Monday, February 16, 2009

Gatita y Gatito

This brother and sister were found wandering a neighborhood in California (exactly where I'm not sure.) The thought was that the mother was killed and these babies were orphans and needed a safe place to grow up. Much paperwork later they arrived at the sanctuary two days before Valentines day. They were both scared and ready to get out of their crates

Curious adult mountain lions lounged nearby as Sister was wrangled out of her crate and into the lockout.

Her fear was obvious as she snarled and hissed and growled at the gathered adults. In turn, the adults sniffed and nosed the new arrival. Each adult in turn greeted the girl nose to nose. She would hiss, they would hiss, and the introduction would be over.

Brother was next.

He came out much more subservient. He immediately crouched and rolled onto his back showing his belly to the onlookers. Although he snarled and growled at them, he stayed on his back. (Yes, they look very much alike and you might wonder how I can tell them apart (and am I really just showing photos of the same cub.) Brother has a nick in his right ear and Sister's does not.)

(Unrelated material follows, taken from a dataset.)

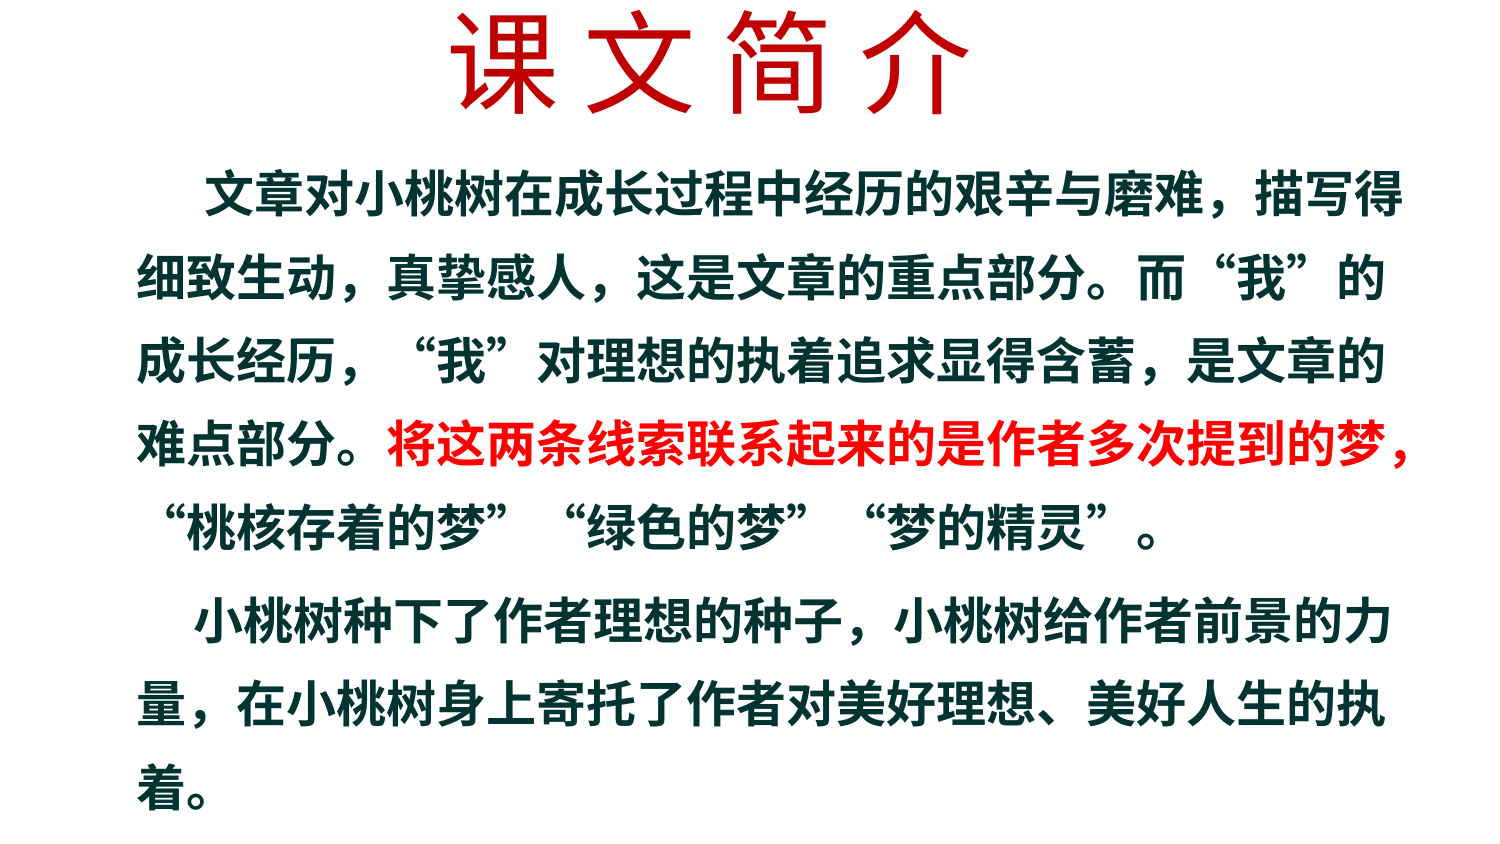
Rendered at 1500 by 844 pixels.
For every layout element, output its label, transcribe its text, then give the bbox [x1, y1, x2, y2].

list 文章对小桃树在成长过程中经历的艰辛与磨难，描写得细致生动，真挚感人，这是文章的重点部分。而“我”的成长经历，“我”对理想的执着追求显得含蓄，是文章的难点部分。将这两条线索联系起来的是作者多次提到的梦，“桃核存着的梦”“绿色的梦”“梦的精灵”。 小桃树种下了作者理想的种子，小桃树给作者前景的力量，在小桃树身上寄托了作者对美好理想、美好人生的执着。 [64, 32, 1425, 601]
title 课 文 简 介 [431, 20, 1118, 100]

Here Brother is giving Sister some comfort. I was so lucky to be able to watch them interact after being separated for over 24 hours. Now they will be able to grow up in a family of their own kind and really know what it means to be a mountain lion.

Unfortunately they are unable to be released into the wild. Public outcry of releasing "big, dangerous" animals back into the wild prohibits it. Apparently the Public is entirely unaware of where these babies came from.

At least they have one another, the sanctuary, and a new family.

Wednesday, February 11, 2009

Blonde Perfection

Back in June I wrote about a leucistic opossum who came in with her siblings and was ready to be released. Not long after that post, she was released. (see Once upon a time... )

Several months ago a leucistic raccoon came in as an orphan. Somehow she was captured (she was wild and crazy and hard to hold--a girl after my own heart!) and we've been feeding her ever since. She be living with all of the other raccoons her age peacefully in our raccoon runs.

It's entirely fascinating to see an animal with unfamiliar markings. Where I'm used to seeing black hands and feet, hers are pink. Where raccoon noses are black and shiny, hers is almost a milk chocolate color. Where I'm used to seeing a grey and black ringed tail, hers is cinnamon and vanilla.

There are some that question the reasoning behind releasing an animal so seemingly defenseless--having no 'natural' camouflage. However, her demeanor and character would, as far as I'm concerned, render any opponent either shredded or turning tail in fear. Some fear she'd be easier to spot by predators.

Doesn't she deserve the chance at her own wild life?